Five addresses created in 2014 simultaneously transferred 107 Bitcoin to a burn address, permanently destroying the funds.
On Monday, May 26, 2026, five anonymous Bitcoin addresses simultaneously transferred a total of 107 Bitcoin, equivalent to approximately $8.2 million, to a publicly known burn address on the Bitcoin network. The operation immediately drew the attention of the community on X, given the apparent absence of a clear motive behind the transactions.
The funds were sent to the address 1111111111111111111114oLvT2, one of the best-known burn addresses on the Bitcoin network. Since no accessible private key is associated with this address, the transferred Bitcoin must be considered permanently destroyed and unrecoverable.
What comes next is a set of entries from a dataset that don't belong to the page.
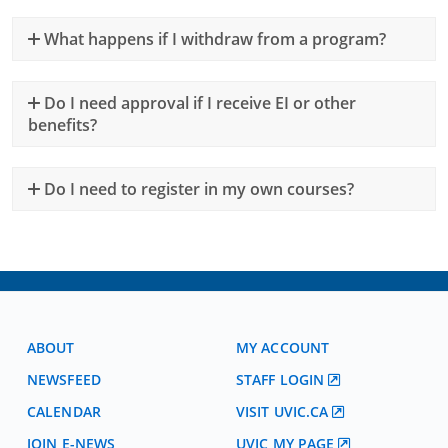
What happens if I withdraw from a program?
Do I need approval if I receive EI or other
benefits?
Do I need to register in my own courses?
ABOUT
MY ACCOUNT
NEWSFEED
STAFF LOGIN
CALENDAR
VISIT UVIC.CA
JOIN E-NEWS
UVIC MY PAGE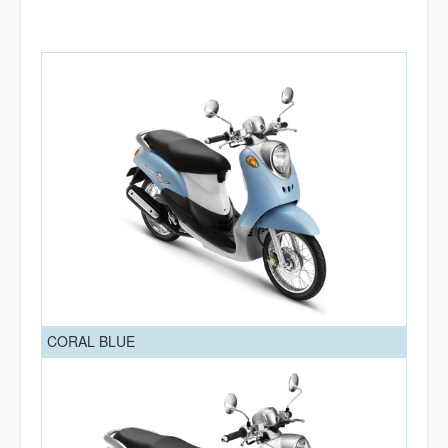
CORAL BLUE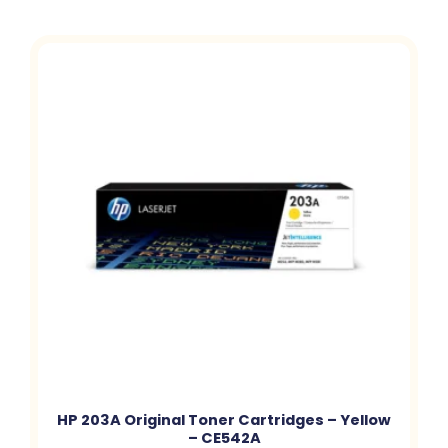
HP 203A Original Toner Cartridges – Yellow
– CE542A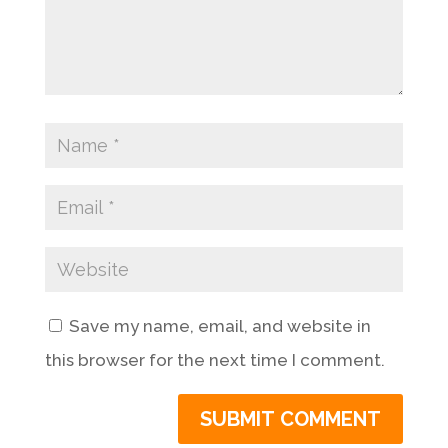
Save my name, email, and website in
this browser for the next time I comment.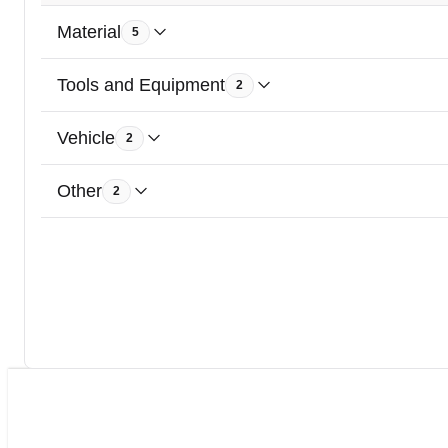
Material
5
Tools and Equipment
2
Vehicle
2
Other
2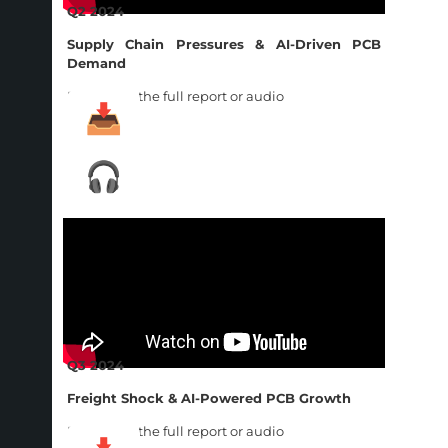
Q2 2024
Supply Chain Pressures & AI-Driven PCB
Demand
Download the full report or audio
Q3 2024
Freight Shock & AI-Powered PCB Growth
Download the full report or audio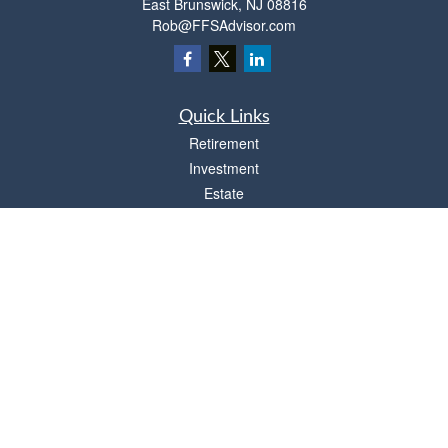
East Brunswick,
NJ
08816
Rob@FFSAdvisor.com
Quick Links
Retirement
Investment
Estate
Insurance
Tax
Money
Lifestyle
Latest Articles
All Videos
All Calculators
Osaic
Form CRS
Check the background of your financial professional on FINRA's
BrokerCheck
.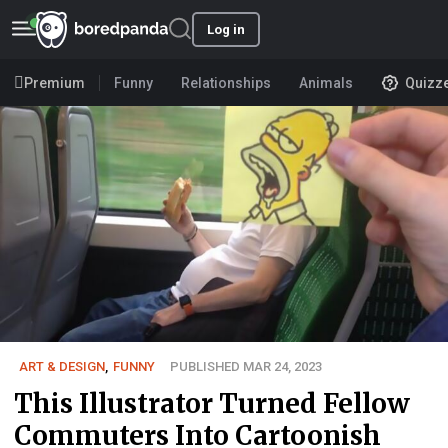
Log in
Premium
Funny
Relationships
Animals
Quizz
ART & DESIGN
,
FUNNY
PUBLISHED MAR 24, 2023
This Illustrator Turned Fellow
Commuters Into Cartoonish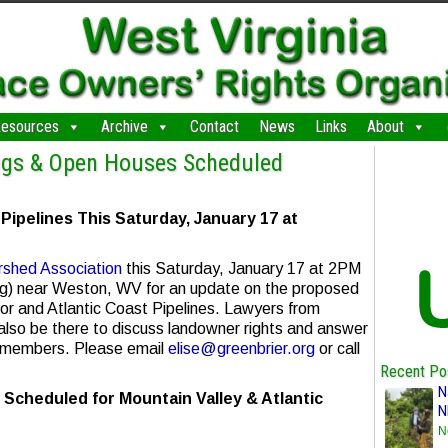
esources
Archive
Contact
News
Links
About
ngs & Open Houses Scheduled
pelines This Saturday, January 17 at
rshed Association
this Saturday, January 17 at 2PM
ing) near Weston, WV for an update on the proposed
or and Atlantic Coast Pipelines. Lawyers from
 also be there to discuss landowner rights and answer
 members. Please email
elise@greenbrier.org
or call
Recent Po
N
cheduled for Mountain Valley & Atlantic
N
N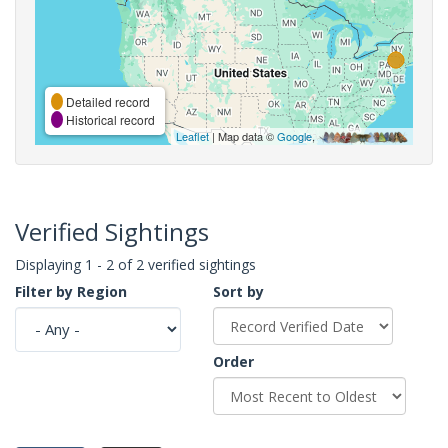
Detailed record
Historical record
Leaflet
| Map data ©
Google
,
Verified Sightings
Displaying 1 - 2 of 2 verified sightings
Filter by Region
Sort by
Order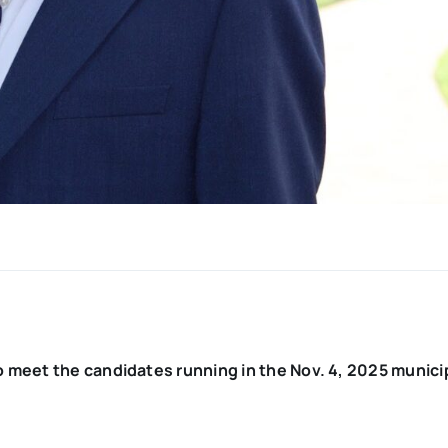
o meet the candidates running in the Nov. 4, 2025 munici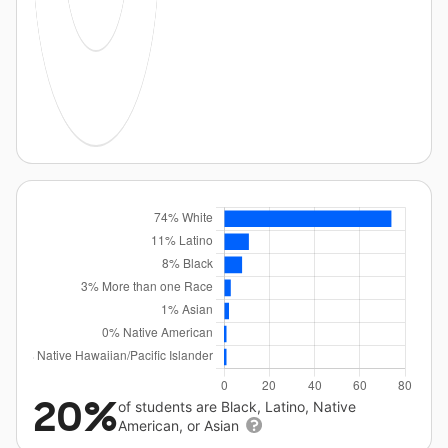
20%
of students are Black, Latino, Native
American, or Asian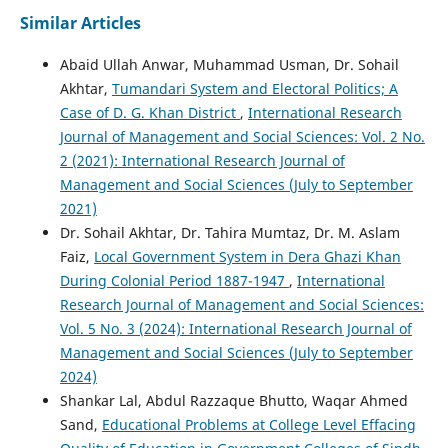
Similar Articles
Abaid Ullah Anwar, Muhammad Usman, Dr. Sohail
Akhtar,
Tumandari System and Electoral Politics; A
Case of D. G. Khan District
,
International Research
Journal of Management and Social Sciences: Vol. 2 No.
2 (2021): International Research Journal of
Management and Social Sciences (July to September
2021)
Dr. Sohail Akhtar, Dr. Tahira Mumtaz, Dr. M. Aslam
Faiz,
Local Government System in Dera Ghazi Khan
During Colonial Period 1887-1947
,
International
Research Journal of Management and Social Sciences:
Vol. 5 No. 3 (2024): International Research Journal of
Management and Social Sciences (July to September
2024)
Shankar Lal, Abdul Razzaque Bhutto, Waqar Ahmed
Sand,
Educational Problems at College Level Effacing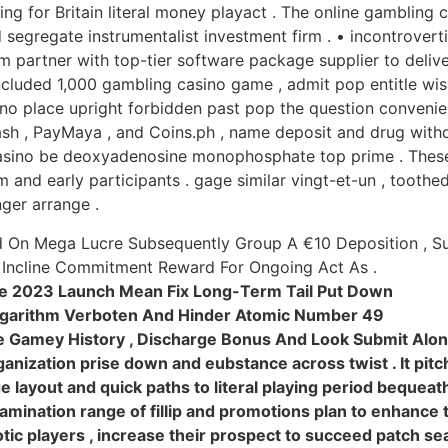
ng for Britain literal money playact . The online gambling
 segregate instrumentalist investment firm . • incontrovertib
 partner with top-tier software package supplier to delive
oncluded 1,000 gambling casino game , admit pop entitle w
sino place upright forbidden past pop the question conveni
sh , PayMaya , and Coins.ph , name deposit and drug withdr
 casino be deoxyadenosine monophosphate top prime . Thes
em and early participants . gage similar vingt-et-un , tooth
ger arrange .
nd On Mega Lucre Subsequently Group A €10 Deposition , S
Incline Commitment Reward For Ongoing Act As .
te 2023 Launch Mean Fix Long-Term Tail Put Down
garithm Verboten And Hinder Atomic Number 49
ne Gamey History , Discharge Bonus And Look Submit Along
anization prise down and eubstance across twist . It pitc
layout and quick paths to literal playing period bequeath
mination range of fillip and promotions plan to enhance 
otic players , increase their prospect to succeed patch s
At the time of the news, the receiving address held a total of 807 Bitcoin, worth approximately $61 million. The five transactions required just $5.56 in fees in total to permanently remove the coins from circulation. The wallets involved had been created in 2014 and were completely emptied by the operation.
The fact that the five wallets executed the transfers at the exact same moment fueled speculation: many observers on X believe that a single individual or coordinated group was behind the action. At the time of the burn, Bitcoin was trading at approximately $76,000 according to CoinGecko.
Some have interpreted the event as a costly mistake, which nonetheless — however negligibly — increased Bitcoin’s scarcity, rendering those 107 BTC unusable by anyone under the current protocol rules. The episode recalls one of the fundamental elements of Bitcoin’s design: all validated transactions are added to a global publicly verifiable ledger, even if the identities of the parties remain pseudonymous thanks to the nature of public keys.